TimescaleDB as the primary store for events. Hypertables on the events table, automatic chunking by time, continuous aggregates for the dashboard queries. Postgres compatibility means the rest of the system (auth, workspaces, billing, document metadata) lives in the same database without a separate adapter layer.

Clean Architecture inside NestJS. Domain logic is framework-agnostic and tested without spinning up the HTTP layer. Use cases are small, orchestrated, and composable. Adapters live at the edges. This is the architecture choice that makes the codebase still navigable two years in, with a single engineer.

BullMQ for the asynchronous pipeline. Document ingestion, embedding generation, summary extraction, AI question answering. Each step is a job. Retries are explicit. Dead letters are dashboarded. The user-facing API never blocks on an LLM call.

Provider-agnostic LLM layer. A factory that returns either OpenAI, Anthropic, or a local fallback depending on per-tenant configuration and live availability. When OpenAI rate-limits, traffic shifts to Anthropic, transparently. Cost ceilings are enforced per tenant, with hard caps and soft warnings.
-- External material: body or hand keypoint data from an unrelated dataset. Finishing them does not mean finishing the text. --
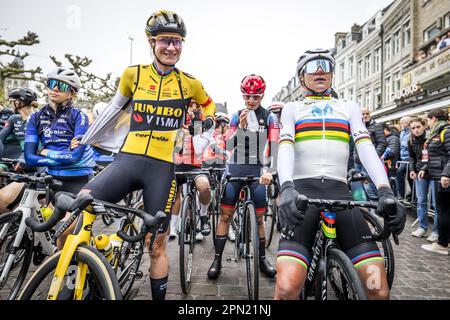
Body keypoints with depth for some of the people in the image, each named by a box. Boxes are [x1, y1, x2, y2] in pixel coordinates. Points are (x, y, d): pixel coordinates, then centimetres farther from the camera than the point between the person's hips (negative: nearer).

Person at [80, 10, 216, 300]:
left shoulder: (189, 83, 5)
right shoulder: (133, 74, 6)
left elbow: (209, 104, 27)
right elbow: (115, 109, 21)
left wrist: (208, 120, 7)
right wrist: (85, 141, 27)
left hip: (162, 168, -1)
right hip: (127, 160, 1)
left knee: (157, 246, 8)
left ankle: (160, 297, 30)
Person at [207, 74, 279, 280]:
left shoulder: (269, 117, 2)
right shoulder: (237, 116, 7)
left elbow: (273, 146, -11)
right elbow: (228, 146, -1)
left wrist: (268, 170, -26)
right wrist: (241, 126, -15)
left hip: (257, 169, -1)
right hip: (235, 168, 2)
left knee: (258, 218, 6)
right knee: (225, 215, 1)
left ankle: (262, 259, 23)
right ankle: (217, 259, 11)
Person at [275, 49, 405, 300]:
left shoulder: (349, 107, 22)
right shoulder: (292, 109, 17)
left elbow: (366, 147, 5)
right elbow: (285, 149, -2)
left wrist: (386, 190, -13)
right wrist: (286, 188, -22)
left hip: (340, 194, 3)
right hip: (302, 193, -2)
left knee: (379, 290, -7)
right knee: (287, 288, -20)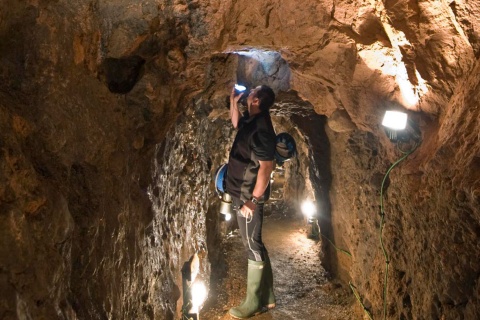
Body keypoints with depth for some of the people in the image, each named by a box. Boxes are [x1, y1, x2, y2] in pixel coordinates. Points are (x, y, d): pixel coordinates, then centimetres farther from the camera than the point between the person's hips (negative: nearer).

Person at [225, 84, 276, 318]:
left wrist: (253, 199, -22)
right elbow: (236, 123, 33)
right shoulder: (251, 121, 8)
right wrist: (233, 102, 21)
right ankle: (266, 297, 26)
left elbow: (266, 167, -24)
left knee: (252, 246, 0)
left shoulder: (261, 128, -21)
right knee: (255, 245, 15)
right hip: (243, 193, 10)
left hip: (249, 196, -10)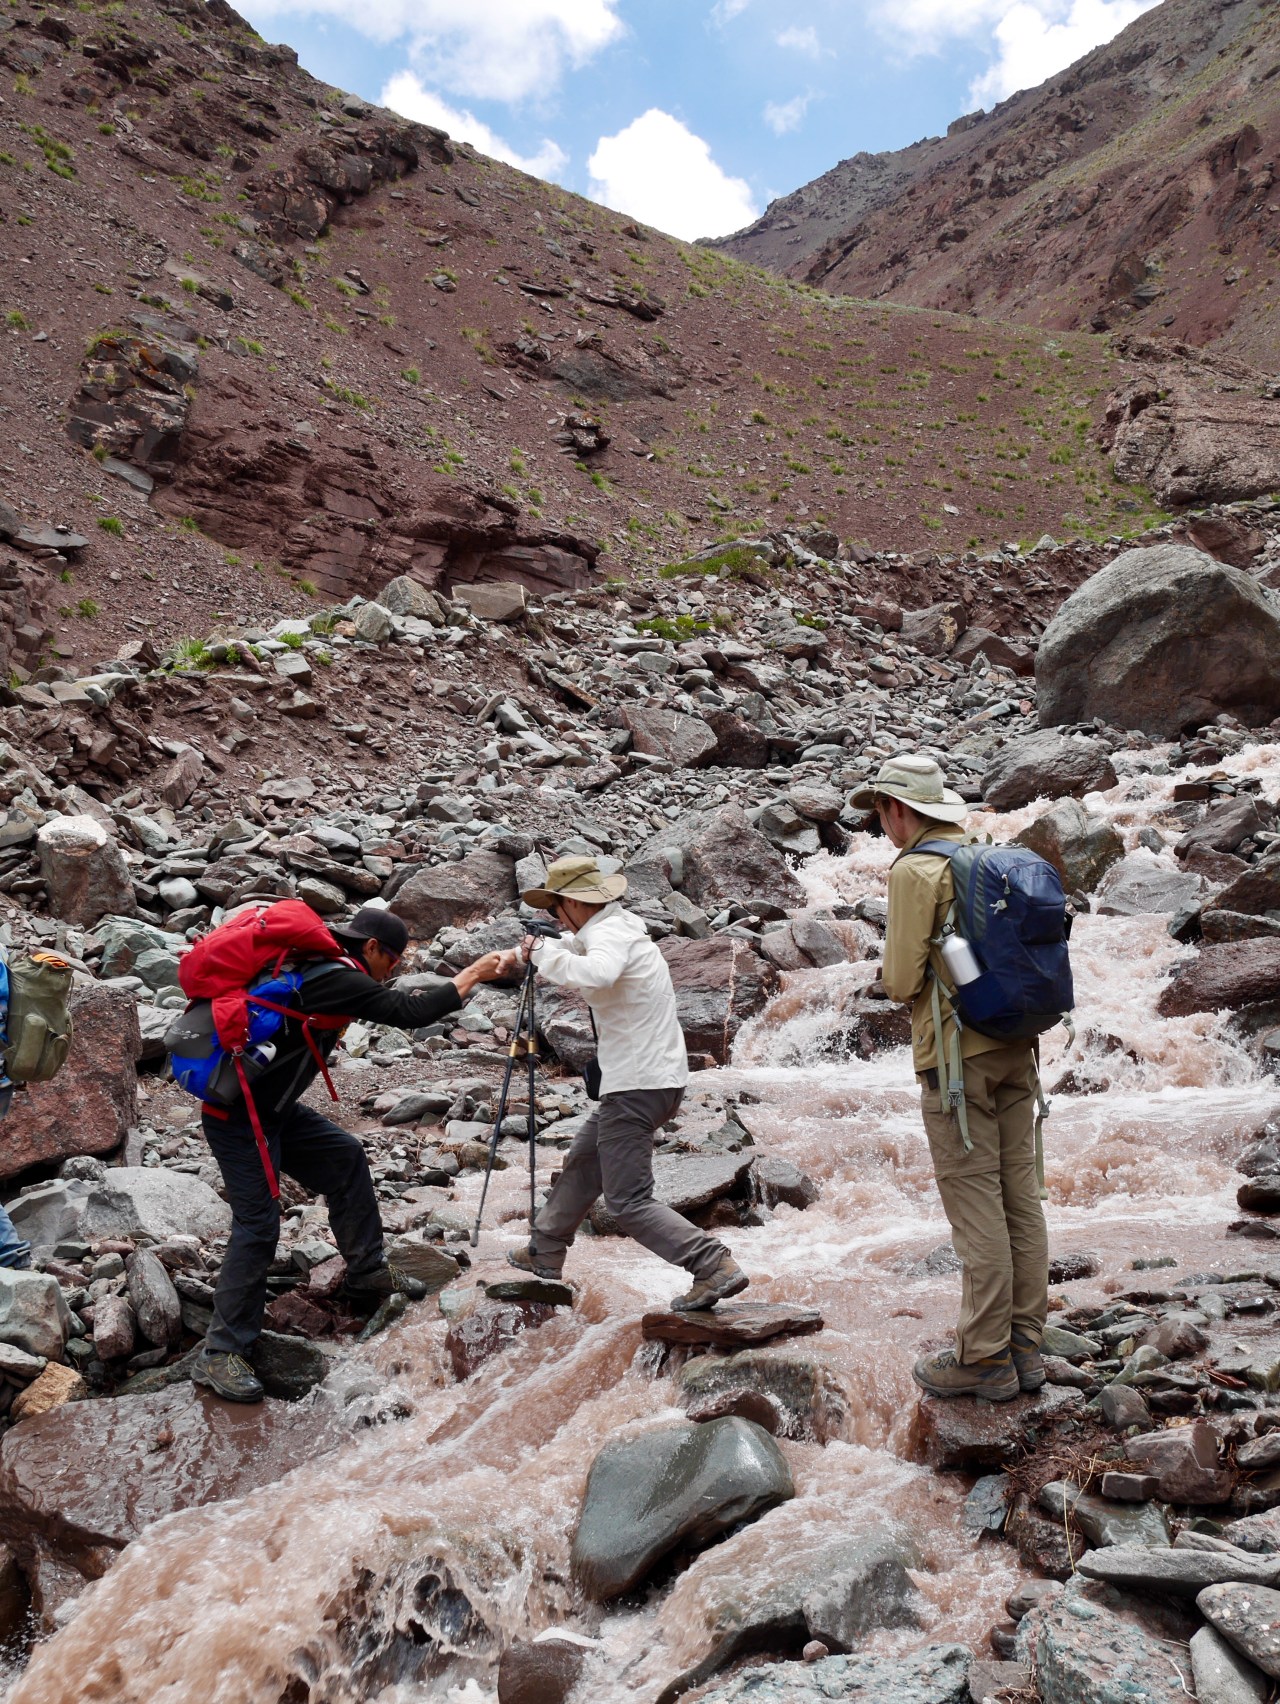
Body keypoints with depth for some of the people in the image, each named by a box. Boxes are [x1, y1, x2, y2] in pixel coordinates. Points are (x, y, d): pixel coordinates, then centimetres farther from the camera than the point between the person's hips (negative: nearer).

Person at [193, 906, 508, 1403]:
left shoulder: (316, 964, 6)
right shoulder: (336, 978, -21)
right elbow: (410, 1014, -23)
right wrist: (474, 974, -14)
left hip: (270, 1108, 10)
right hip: (239, 1116, -10)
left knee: (343, 1156, 15)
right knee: (258, 1224, -9)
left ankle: (366, 1272, 26)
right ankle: (221, 1353, -1)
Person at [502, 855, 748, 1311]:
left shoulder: (609, 933, -16)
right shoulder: (619, 927, 14)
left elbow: (595, 973, -39)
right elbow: (581, 954, 32)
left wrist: (546, 951, -25)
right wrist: (532, 953, 21)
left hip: (636, 1086, -10)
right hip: (660, 1080, 10)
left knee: (628, 1202, -7)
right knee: (582, 1162, 23)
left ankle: (716, 1267, -13)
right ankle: (545, 1252, 38)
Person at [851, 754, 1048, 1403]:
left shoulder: (915, 869, -11)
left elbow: (902, 979, -15)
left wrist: (887, 972, 8)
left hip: (956, 1053, -8)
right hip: (1014, 1046, 8)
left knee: (976, 1207, -2)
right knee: (1020, 1197, 11)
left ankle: (985, 1360, 6)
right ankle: (1025, 1344, 20)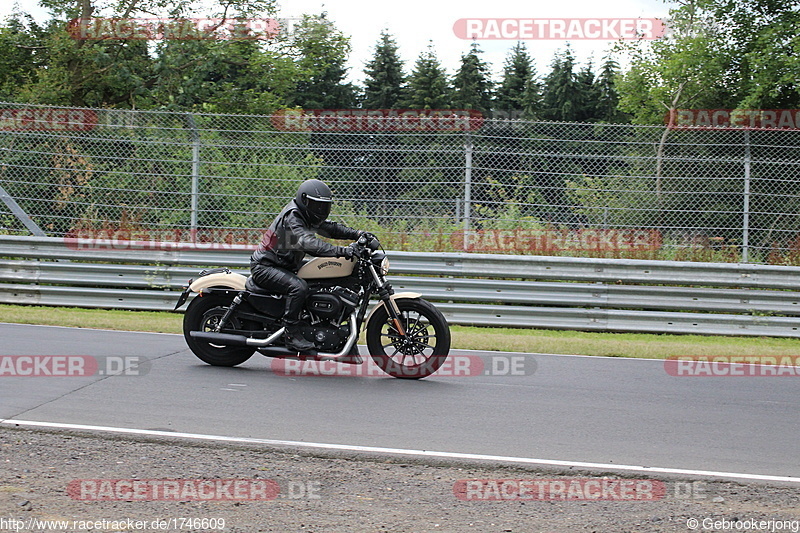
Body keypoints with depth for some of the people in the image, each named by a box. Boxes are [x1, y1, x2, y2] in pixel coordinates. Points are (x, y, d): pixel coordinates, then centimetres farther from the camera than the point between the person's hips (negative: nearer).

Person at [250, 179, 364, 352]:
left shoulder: (306, 217, 9)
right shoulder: (291, 218, -22)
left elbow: (330, 228, 11)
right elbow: (308, 243, -37)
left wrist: (357, 234, -7)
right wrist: (341, 251, -46)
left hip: (287, 265, 10)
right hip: (264, 267, -10)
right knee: (299, 287, -34)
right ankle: (292, 334, -29)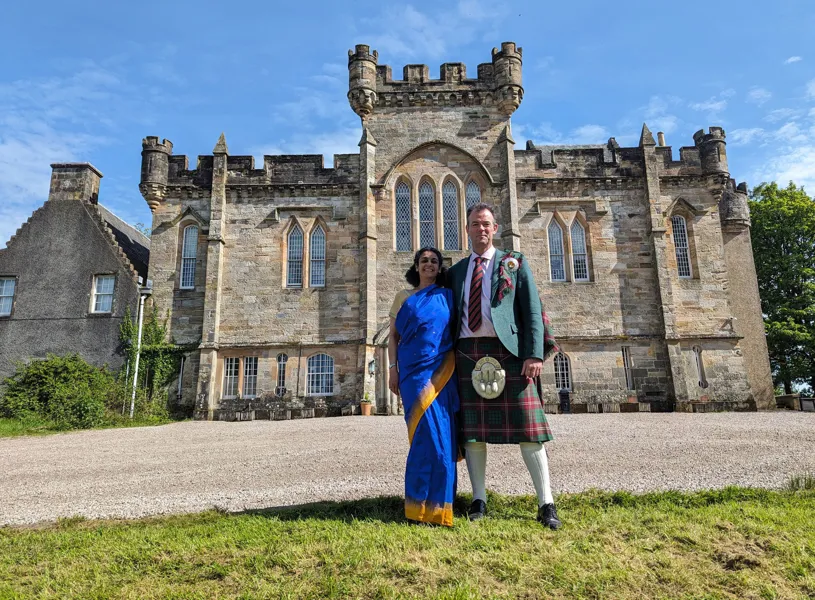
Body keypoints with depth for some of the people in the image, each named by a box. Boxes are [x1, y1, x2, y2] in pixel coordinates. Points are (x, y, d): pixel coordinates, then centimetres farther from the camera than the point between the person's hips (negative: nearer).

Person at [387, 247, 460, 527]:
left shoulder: (448, 296, 13)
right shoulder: (403, 297, 13)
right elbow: (393, 336, 10)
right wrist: (392, 368, 0)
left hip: (443, 372, 1)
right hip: (414, 370, -1)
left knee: (441, 433, -1)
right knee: (428, 431, -8)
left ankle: (438, 505, 11)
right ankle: (423, 503, 3)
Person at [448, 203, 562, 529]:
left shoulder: (515, 263, 9)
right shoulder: (456, 271, 17)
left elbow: (533, 311, 1)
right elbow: (451, 317, 15)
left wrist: (534, 355, -11)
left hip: (507, 351, -3)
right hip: (468, 354, 3)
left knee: (527, 426, -3)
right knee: (472, 428, 4)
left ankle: (546, 504, 7)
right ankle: (479, 500, 15)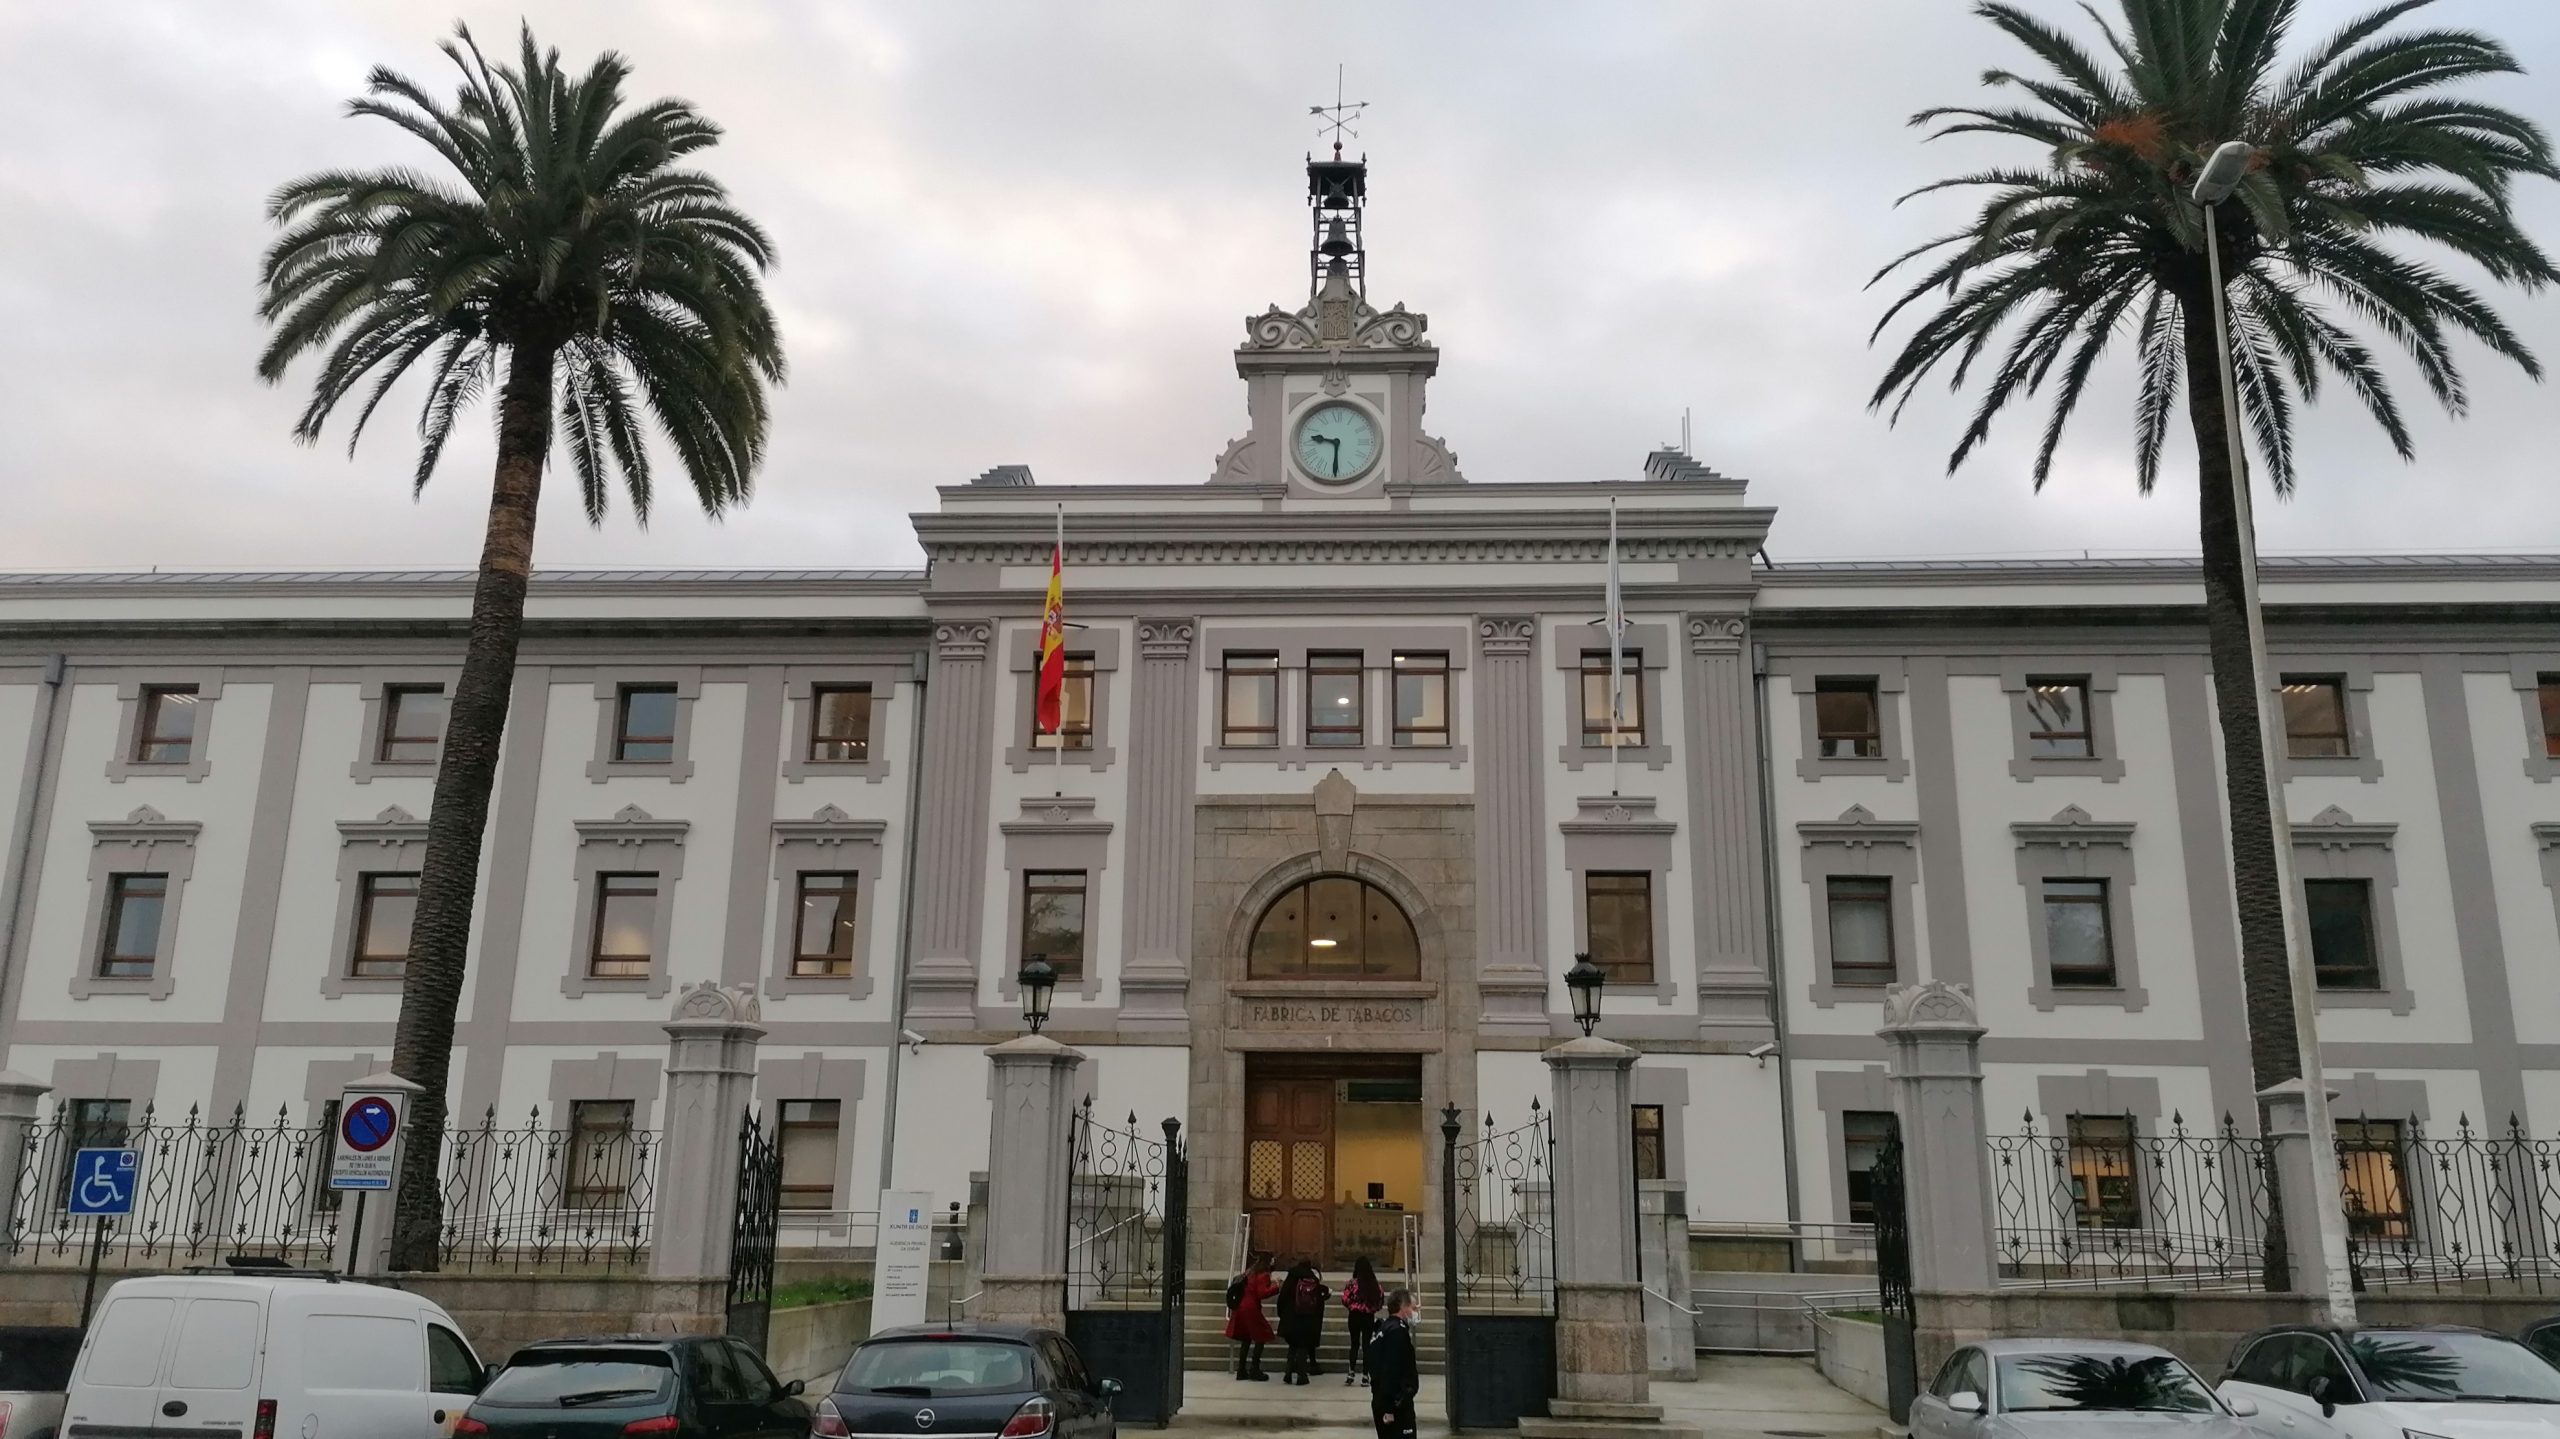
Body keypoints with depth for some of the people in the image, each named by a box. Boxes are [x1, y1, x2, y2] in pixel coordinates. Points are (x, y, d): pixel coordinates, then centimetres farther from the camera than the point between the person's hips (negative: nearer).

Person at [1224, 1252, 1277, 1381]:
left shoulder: (1249, 1272, 16)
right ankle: (1254, 1369, -2)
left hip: (1240, 1307, 8)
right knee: (1261, 1337, 2)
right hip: (1251, 1309, -8)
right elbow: (1262, 1293, -17)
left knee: (1246, 1339, 15)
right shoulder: (1263, 1275, -8)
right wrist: (1276, 1288, -16)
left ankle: (1241, 1370, 14)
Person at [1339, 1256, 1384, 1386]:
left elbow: (1345, 1300, -13)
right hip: (1369, 1317, 2)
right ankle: (1365, 1375, 8)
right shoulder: (1375, 1285, -5)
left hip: (1355, 1316, -2)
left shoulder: (1353, 1283, -13)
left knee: (1354, 1344, 11)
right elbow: (1381, 1299, 0)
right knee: (1367, 1344, 9)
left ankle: (1352, 1372, -1)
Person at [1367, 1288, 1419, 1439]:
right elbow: (1391, 1372, -23)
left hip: (1382, 1402, 10)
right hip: (1396, 1403, -10)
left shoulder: (1383, 1329, 15)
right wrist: (1390, 1408, -24)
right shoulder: (1397, 1331, -16)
Redis for session state and cache. Reader sessions, document state, the heat map data that powers the dashboard's primary visualization. Hot reads go through Redis, cold reads fall back to Timescale.

Event ingestion uses a thin edge function. A tiny endpoint that does only validation and enqueue. Heavy work happens behind the queue. This keeps the public-facing latency bounded even when the ingestion volume spikes.

What we shipped

The visible surface.

A workspace dashboard that shows the heat map of reader attention per document, per page, per paragraph. A question log that records what readers asked the AI sidecar and what the AI returned. A weekly digest, sent to the document owner, summarizing where the document worked and where it lost attention.

Behind the surface: a queue infrastructure that holds steady at 99.9% job success, with the failures captured, classified, and surfaced. A multi-provider LLM cost report that tracks spend per tenant per provider per day. A retention policy that keeps recent events at full granularity and downsamples older data, automatically, on a Timescale schedule.

What we would do differently

The honest retrospective.

The Clean Architecture commitment was the right call but added one to two days per feature in the early months. With hindsight, we would have started with a slightly thinner version of the same pattern and tightened it as the codebase grew. The result would have been the same architecture, faster.

The provider-agnostic LLM layer was over-engineered for the first three months when there was effectively one tenant. The factory pattern only paid for itself in month four when the second tenant had different cost ceilings and provider preferences. We would still build it, but we would build it later.

The choice to put auth, billing, and events in the same database was right for cost and operational simplicity, wrong for separation of concerns. As the workspace count grows, we will likely split the events store onto its own Timescale instance.

Built to write fast, read fast, and tell the truth about what readers actually did.

AI document analytics, built like a payment system.